**Work to be completed:**
Report every line in the records below that holds the word "LIST".

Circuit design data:
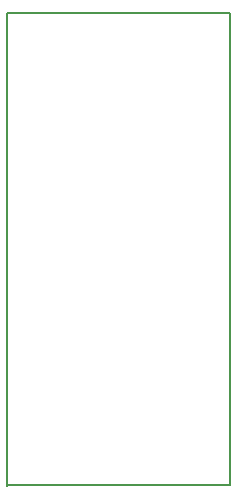
<source format=gbr>
G04 #@! TF.FileFunction,Profile,NP*
%FSLAX46Y46*%
G04 Gerber Fmt 4.6, Leading zero omitted, Abs format (unit mm)*
G04 Created by KiCad (PCBNEW 4.0.7) date 12/19/17 15:23:22*
%MOMM*%
%LPD*%
G01*
G04 APERTURE LIST*
%ADD10C,0.100000*%
%ADD11C,0.150000*%
G04 APERTURE END LIST*
D10*
D11*
X158752540Y-124099320D02*
X139862560Y-124099320D01*
X158752540Y-84114640D02*
X158752540Y-124099320D01*
X139870180Y-84114640D02*
X158752540Y-84114640D01*
X139867640Y-124198380D02*
X139870180Y-124198380D01*
X139867640Y-84099400D02*
X139867640Y-124198380D01*
M02*

</source>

**Answer space:**
G04 APERTURE LIST*
G04 APERTURE END LIST*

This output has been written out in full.